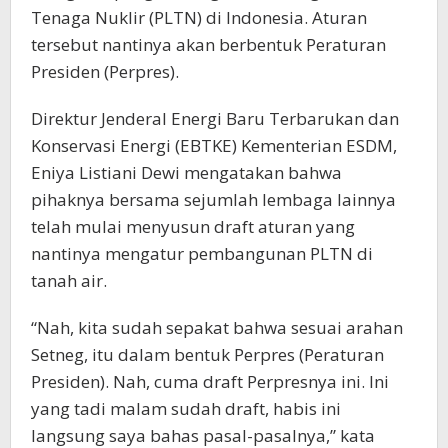
Tenaga Nuklir (PLTN) di Indonesia. Aturan
tersebut nantinya akan berbentuk Peraturan
Presiden (Perpres).
Direktur Jenderal Energi Baru Terbarukan dan
Konservasi Energi (EBTKE) Kementerian ESDM,
Eniya Listiani Dewi mengatakan bahwa
pihaknya bersama sejumlah lembaga lainnya
telah mulai menyusun draft aturan yang
nantinya mengatur pembangunan PLTN di
tanah air.
“Nah, kita sudah sepakat bahwa sesuai arahan
Setneg, itu dalam bentuk Perpres (Peraturan
Presiden). Nah, cuma draft Perpresnya ini. Ini
yang tadi malam sudah draft, habis ini
langsung saya bahas pasal-pasalnya,” kata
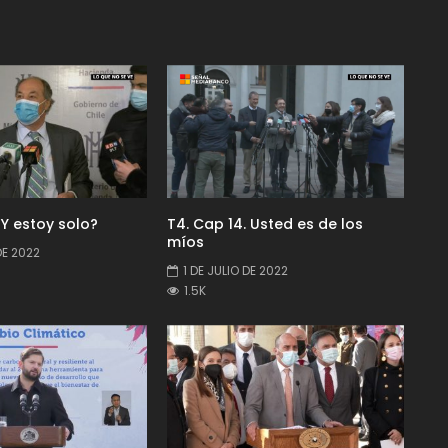
¿Y estoy solo?
T4. Cap 14. Usted es de los
míos
DE 2022
1 DE JULIO DE 2022
1.5K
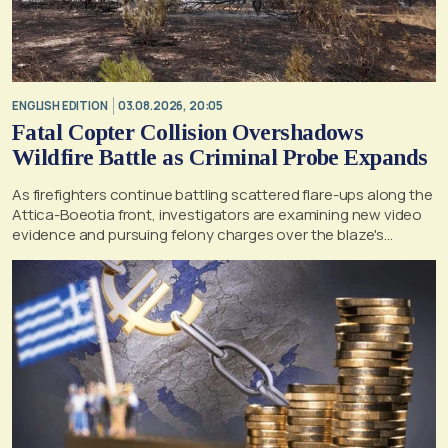
ENGLISH EDITION
03.08.2026, 20:05
Fatal Copter Collision Overshadows
Wildfire Battle as Criminal Probe Expands
As firefighters continue battling scattered flare-ups along the
Attica-Boeotia front, investigators are examining new video
evidence and pursuing felony charges over the blaze's
suspected origin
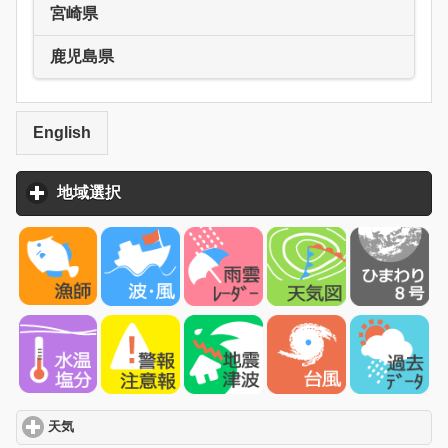
宮崎県
鹿児島県
English
地域選択
click to expand contents
天気
click to expand contents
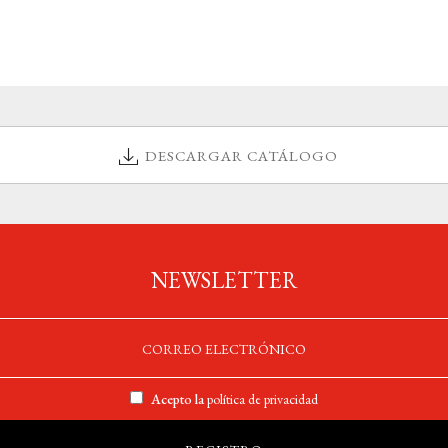
DESCARGAR CATÁLOGO
NEWSLETTER
Acepto la
política de privacidad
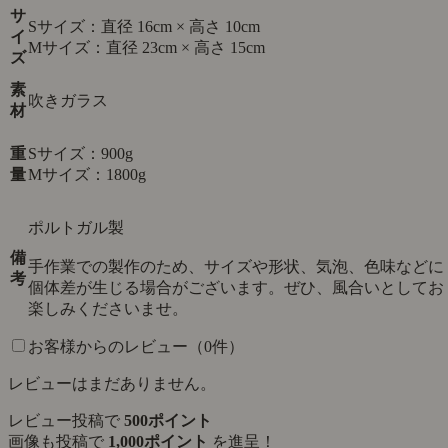
サ
Sサイズ：直径 16cm × 高さ 10cm
イ
Mサイズ：直径 23cm × 高さ 15cm
ズ
素
吹きガラス
材
重
Sサイズ：900g
量
Mサイズ：1800g
ポルトガル製
備
手作業での製作のため、サイズや形状、気泡、色味などに
考
個体差が生じる場合がございます。ぜひ、風合いとしてお
楽しみくださいませ。
お客様からのレビュー（0件）
レビューはまだありません。
レビュー投稿で
500ポイント
画像も投稿で
1,000ポイント
を進呈！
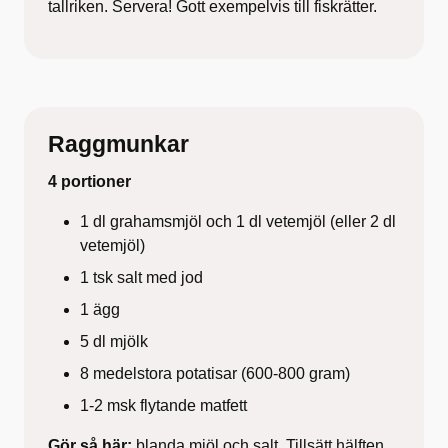
tallriken. Servera! Gott exempelvis till fiskrätter.
Raggmunkar
4 portioner
1 dl grahamsmjöl och 1 dl vetemjöl (eller 2 dl
vetemjöl)
1 tsk salt med jod
1 ägg
5 dl mjölk
8 medelstora potatisar (600-800 gram)
1-2 msk flytande matfett
Gör så här:
blanda mjöl och salt. Tillsätt hälften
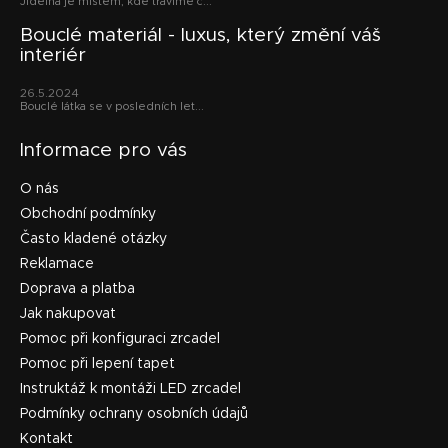
Jídelna je místem, kde trávíme č...
Bouclé materiál - luxus, který změní váš
interiér
26.5.2024
Bouclé látka se v posledních let...
Informace pro vás
O nás
Obchodní podmínky
Často kladené otázky
Reklamace
Doprava a platba
Jak nakupovat
Pomoc při konfiguraci zrcadel
Pomoc při lepení tapet
Instruktáž k montáži LED zrcadel
Podmínky ochrany osobních údajů
Kontakt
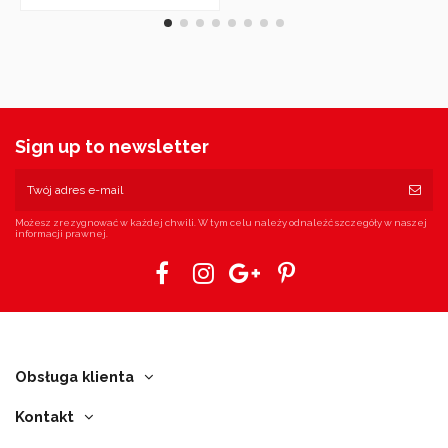
Sign up to newsletter
Możesz zrezygnować w każdej chwili. W tym celu należy odnaleźć szczegóły w naszej
informacji prawnej.
Obsługa klienta
Kontakt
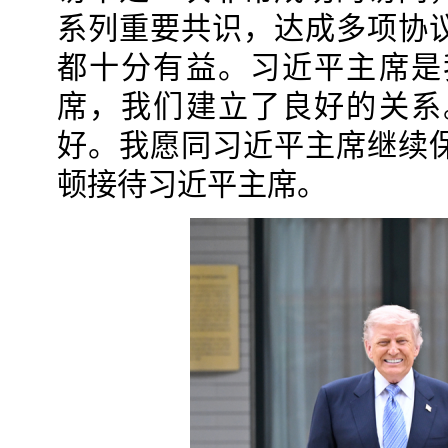
系列重要共识，达成多项协
都十分有益。习近平主席是
席，我们建立了良好的关系
好。我愿同习近平主席继续
顿接待习近平主席。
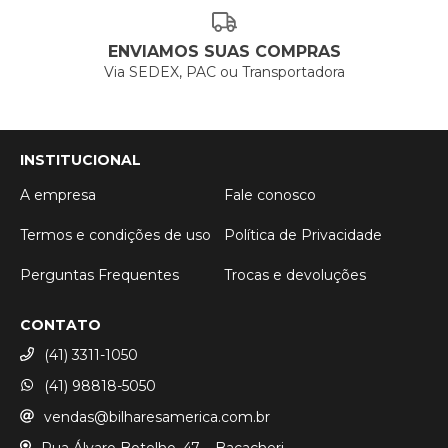
ENVIAMOS SUAS COMPRAS
Via SEDEX, PAC ou Transportadora
INSTITUCIONAL
A empresa
Fale conosco
Termos e condições de uso
Política de Privacidade
Perguntas Frequentes
Trocas e devoluções
CONTATO
(41) 3311-1050
(41) 98818-5050
vendas@bilharesamerica.com.br
Rua Álvaro Botelho, 47 – Bacacheri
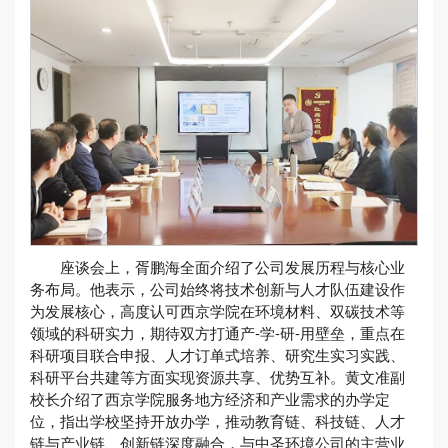
座谈会上，胥鹏海全面介绍了公司发展历程与核心业
务布局。他表示，公司始终将技术创新与人才队伍建设作
为发展核心，高度认可西京学院在环境材料、双碳技术等
领域的科研实力，期待双方打通产-学-研-用壁垒，重点在
科研项目联合申报、人才订单式培养、研究生实习实践、
科研平台共建等方面实现资源共享、优势互补。黄文准副
校长介绍了西京学院服务地方经济和产业需求的办学定
位，指出学校坚持开放办学，推动教育链、科技链、人才
链与产业链、创新链深度融合，与中圣环境公司的主营业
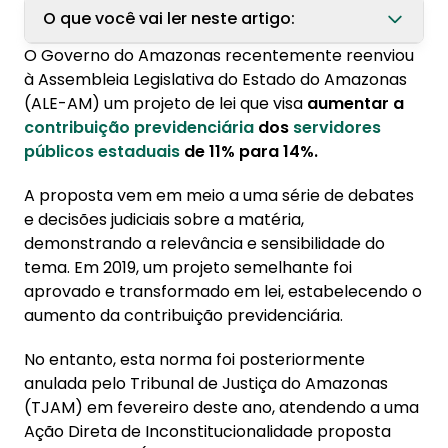
O que você vai ler neste artigo:
O Governo do Amazonas recentemente reenviou
1. O que diz o PL que quer aumentar
à Assembleia Legislativa do Estado do Amazonas
contribuição previdenciária de servidores
(ALE-AM) um projeto de lei que visa
aumentar a
públicos?
contribuição previdenciária
dos
servidores
públicos estaduais
de 11% para 14%.
2. Como funciona a aposentadoria para
servidores públicos?
A proposta vem em meio a uma série de debates
e decisões judiciais sobre a matéria,
demonstrando a relevância e sensibilidade do
tema. Em 2019, um projeto semelhante foi
aprovado e transformado em lei, estabelecendo o
aumento da contribuição previdenciária.
No entanto, esta norma foi posteriormente
anulada pelo Tribunal de Justiça do Amazonas
(TJAM) em fevereiro deste ano, atendendo a uma
Ação Direta de Inconstitucionalidade proposta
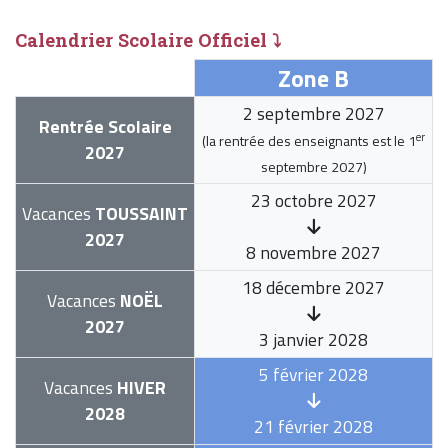
Calendrier Scolaire Officiel ⤵
Zone B
2 septembre 2027
Rentrée Scolaire
er
(la rentrée des enseignants est le
1
2027
septembre 2027
)
23 octobre 2027
Vacances
TOUSSAINT
2027
8 novembre 2027
18 décembre 2027
Vacances
NOËL
2027
3 janvier 2028
5 février 2028
Vacances
HIVER
2028
21 février 2028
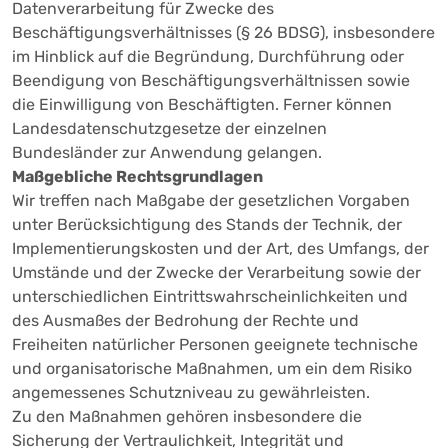
Datenverarbeitung für Zwecke des
Beschäftigungsverhältnisses (§ 26 BDSG), insbesondere
im Hinblick auf die Begründung, Durchführung oder
Beendigung von Beschäftigungsverhältnissen sowie
die Einwilligung von Beschäftigten. Ferner können
Landesdatenschutzgesetze der einzelnen
Bundesländer zur Anwendung gelangen.
Maßgebliche Rechtsgrundlagen
Wir treffen nach Maßgabe der gesetzlichen Vorgaben
unter Berücksichtigung des Stands der Technik, der
Implementierungskosten und der Art, des Umfangs, der
Umstände und der Zwecke der Verarbeitung sowie der
unterschiedlichen Eintrittswahrscheinlichkeiten und
des Ausmaßes der Bedrohung der Rechte und
Freiheiten natürlicher Personen geeignete technische
und organisatorische Maßnahmen, um ein dem Risiko
angemessenes Schutzniveau zu gewährleisten.
Zu den Maßnahmen gehören insbesondere die
Sicherung der Vertraulichkeit, Integrität und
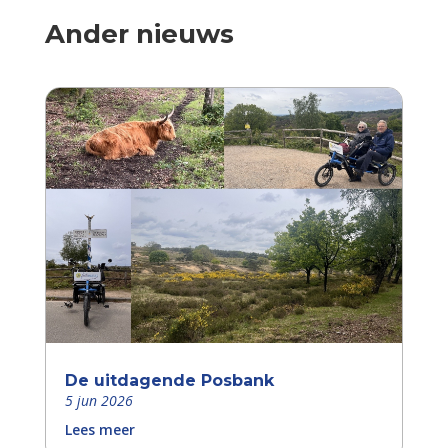
Ander nieuws
De uitdagende Posbank
5 jun 2026
Lees meer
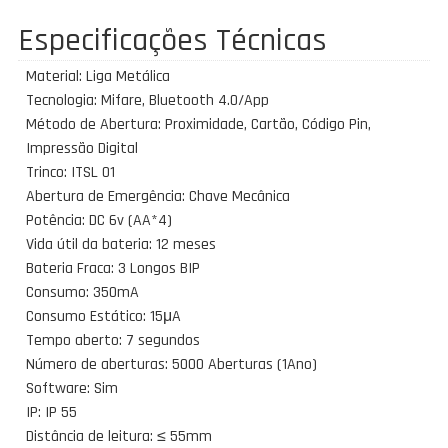
Especificações Técnicas
Material: Liga Metálica
Tecnologia: Mifare, Bluetooth 4.0/App
Método de Abertura: Proximidade, Cartão, Código Pin,
Impressão Digital
Trinco: ITSL 01
Abertura de Emergência: Chave Mecânica
Potência: DC 6v (AA*4)
Vida útil da bateria: 12 meses
Bateria Fraca: 3 Longos BIP
Consumo: 350mA
Consumo Estático: 15μA
Tempo aberto: 7 segundos
Número de aberturas: 5000 Aberturas (1Ano)
Software: Sim
IP: IP 55
Distância de leitura: ≤ 55mm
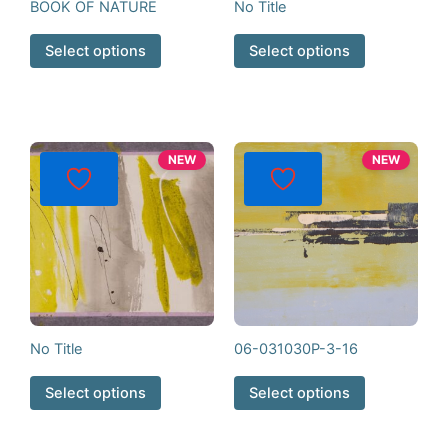
BOOK OF NATURE
No Title
Select options
Select options
NEW
NEW
No Title
06-031030P-3-16
Select options
Select options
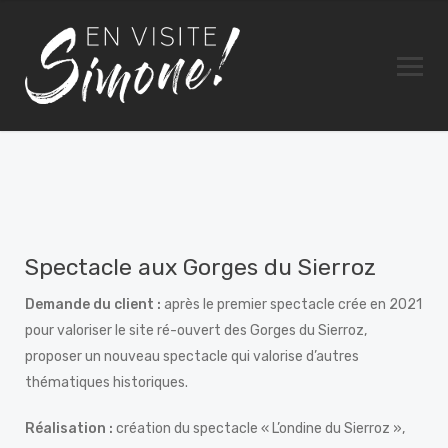
Spectacle aux Gorges du Sierroz
Demande du client :
après le premier spectacle crée en 2021
pour valoriser le site ré-ouvert des Gorges du Sierroz,
proposer un nouveau spectacle qui valorise d’autres
thématiques historiques.
Réalisation :
création du spectacle « L’ondine du Sierroz »,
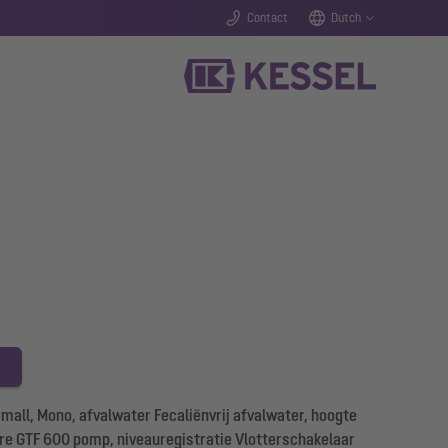
Contact
Dutch
l, Mono, afvalwater Fecaliënvrij afvalwater, hoogte
 GTF 600 pomp, niveauregistratie Vlotterschakelaar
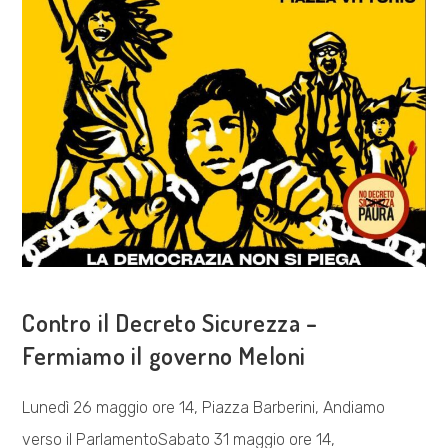
COSA FACCIAMO
Contro il Decreto Sicurezza –
Fermiamo il governo Meloni
Lunedì 26 maggio ore 14, Piazza Barberini, Andiamo
verso il ParlamentoSabato 31 maggio ore 14,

════════

Change every occurrence of "Select options" to "View options" throughout the text of all the items, and leave the rest of the wording unchanged. Give only the text, without the pictures.

Tenaga Nuklir (PLTN) di Indonesia. Aturan
tersebut nantinya akan berbentuk Peraturan
Presiden (Perpres).
Direktur Jenderal Energi Baru Terbarukan dan
Konservasi Energi (EBTKE) Kementerian ESDM,
Eniya Listiani Dewi mengatakan bahwa
pihaknya bersama sejumlah lembaga lainnya
telah mulai menyusun draft aturan yang
nantinya mengatur pembangunan PLTN di
tanah air.
“Nah, kita sudah sepakat bahwa sesuai arahan
Setneg, itu dalam bentuk Perpres (Peraturan
Presiden). Nah, cuma draft Perpresnya ini. Ini
yang tadi malam sudah draft, habis ini
langsung saya bahas pasal-pasalnya,” kata
¿Y estoy solo?
T4. Cap 14. Usted es de los
míos
DE 2022
1 DE JULIO DE 2022
1.5K
ENGLISH EDITION
03.08.2026, 20:05
Fatal Copter Collision Overshadows
Wildfire Battle as Criminal Probe Expands
As firefighters continue battling scattered flare-ups along the
Attica-Boeotia front, investigators are examining new video
evidence and pursuing felony charges over the blaze's
suspected origin
宮崎県
鹿児島県
English
地域選択
click to expand contents
天気
click to expand contents
DESCARGAR CATÁLOGO
NEWSLETTER
Acepto la
política de privacidad
サ
Sサイズ：直径 16cm × 高さ 10cm
イ
Mサイズ：直径 23cm × 高さ 15cm
ズ
素
吹きガラス
材
重
Sサイズ：900g
量
Mサイズ：1800g
ポルトガル製
備
手作業での製作のため、サイズや形状、気泡、色味などに
考
個体差が生じる場合がございます。ぜひ、風合いとしてお
楽しみくださいませ。
お客様からのレビュー（0件）
レビューはまだありません。
レビュー投稿で
500ポイント
画像も投稿で
1,000ポイント
を進呈！
tallriken. Servera! Gott exempelvis till fiskrätter.
Raggmunkar
4 portioner
1 dl grahamsmjöl och 1 dl vetemjöl (eller 2 dl
vetemjöl)
1 tsk salt med jod
1 ägg
5 dl mjölk
8 medelstora potatisar (600-800 gram)
1-2 msk flytande matfett
Gör så här:
blanda mjöl och salt. Tillsätt hälften
Jídelna je místem, kde trávíme č...
Bouclé materiál - luxus, který změní váš
interiér
26.5.2024
Bouclé látka se v posledních let...
Informace pro vás
O nás
Obchodní podmínky
Často kladené otázky
Reklamace
Doprava a platba
Jak nakupovat
Pomoc při konfiguraci zrcadel
Pomoc při lepení tapet
Instruktáž k montáži LED zrcadel
Podmínky ochrany osobních údajů
Kontakt
Sign up to newsletter
Możesz zrezygnować w każdej chwili. W tym celu należy odnaleźć szczegóły w naszej
informacji prawnej.
Obsługa klienta
Kontakt
系列重要共识，达成多项协
都十分有益。习近平主席是
席，我们建立了良好的关系
好。我愿同习近平主席继续
顿接待习近平主席。
ENVIAMOS SUAS COMPRAS
Via SEDEX, PAC ou Transportadora
INSTITUCIONAL
A empresa
Fale conosco
Termos e condições de uso
Política de Privacidade
Perguntas Frequentes
Trocas e devoluções
CONTATO
(41) 3311-1050
(41) 98818-5050
vendas@bilharesamerica.com.br
Rua Álvaro Botelho, 47 – Bacacheri
座谈会上，胥鹏海全面介绍了公司发展历程与核心业
务布局。他表示，公司始终将技术创新与人才队伍建设作
为发展核心，高度认可西京学院在环境材料、双碳技术等
领域的科研实力，期待双方打通产-学-研-用壁垒，重点在
科研项目联合申报、人才订单式培养、研究生实习实践、
科研平台共建等方面实现资源共享、优势互补。黄文准副
校长介绍了西京学院服务地方经济和产业需求的办学定
位，指出学校坚持开放办学，推动教育链、科技链、人才
链与产业链、创新链深度融合，与中圣环境公司的主营业
O que você vai ler neste artigo:
O Governo do Amazonas recentemente reenviou
1. O que diz o PL que quer aumentar
à Assembleia Legislativa do Estado do Amazonas
contribuição previdenciária de servidores
(ALE-AM) um projeto de lei que visa
aumentar a
públicos?
contribuição previdenciária
dos
servidores
públicos estaduais
de 11% para 14%.
2. Como funciona a aposentadoria para
servidores públicos?
A proposta vem em meio a uma série de debates
e decisões judiciais sobre a matéria,
demonstrando a relevância e sensibilidade do
tema. Em 2019, um projeto semelhante foi
aprovado e transformado em lei, estabelecendo o
aumento da contribuição previdenciária.
No entanto, esta norma foi posteriormente
anulada pelo Tribunal de Justiça do Amazonas
(TJAM) em fevereiro deste ano, atendendo a uma
Ação Direta de Inconstitucionalidade proposta
Calendrier Scolaire Officiel ⤵
Zone B
2 septembre 2027
Rentrée Scolaire
er
(la rentrée des enseignants est le
1
2027
septembre 2027
)
23 octobre 2027
Vacances
TOUSSAINT
2027
8 novembre 2027
18 décembre 2027
Vacances
NOËL
2027
3 janvier 2028
5 février 2028
Vacances
HIVER
2028
21 février 2028
Datenverarbeitung für Zwecke des
Beschäftigungsverhältnisses (§ 26 BDSG), insbesondere
im Hinblick auf die Begründung, Durchführung oder
Beendigung von Beschäftigungsverhältnissen sowie
die Einwilligung von Beschäftigten. Ferner können
Landesdatenschutzgesetze der einzelnen
Bundesländer zur Anwendung gelangen.
Maßgebliche Rechtsgrundlagen
Wir treffen nach Maßgabe der gesetzlichen Vorgaben
unter Berücksichtigung des Stands der Technik, der
Implementierungskosten und der Art, des Umfangs, der
Umstände und der Zwecke der Verarbeitung sowie der
unterschiedlichen Eintrittswahrscheinlichkeiten und
des Ausmaßes der Bedrohung der Rechte und
Freiheiten natürlicher Personen geeignete technische
und organisatorische Maßnahmen, um ein dem Risiko
angemessenes Schutzniveau zu gewährleisten.
Zu den Maßnahmen gehören insbesondere die
Sicherung der Vertraulichkeit, Integrität und
Ander nieuws
De uitdagende Posbank
5 jun 2026
Lees meer
Especificações Técnicas
Material: Liga Metálica
Tecnologia: Mifare, Bluetooth 4.0/App
Método de Abertura: Proximidade, Cartão, Código Pin,
Impressão Digital
Trinco: ITSL 01
Abertura de Emergência: Chave Mecânica
Potência: DC 6v (AA*4)
Vida útil da bateria: 12 meses
Bateria Fraca: 3 Longos BIP
Consumo: 350mA
Consumo Estático: 15μA
Tempo aberto: 7 segundos
Número de aberturas: 5000 Aberturas (1Ano)
Software: Sim
IP: IP 55
Distância de leitura: ≤ 55mm
BOOK OF NATURE
No Title
View options
View options
NEW
NEW
No Title
06-031030P-3-16
View options
View options
Spectacle aux Gorges du Sierroz
Demande du client :
après le premier spectacle crée en 2021
pour valoriser le site ré-ouvert des Gorges du Sierroz,
proposer un nouveau spectacle qui valorise d’autres
thématiques historiques.
Réalisation :
création du spectacle « L’ondine du Sierroz »,
Contact
Dutch
l, Mono, afvalwater Fecaliënvrij afvalwater, hoogte
 GTF 600 pomp, niveauregistratie Vlotterschakelaar
COSA FACCIAMO
Contro il Decreto Sicurezza –
Fermiamo il governo Meloni
Lunedì 26 maggio ore 14, Piazza Barberini, Andiamo
verso il ParlamentoSabato 31 maggio ore 14,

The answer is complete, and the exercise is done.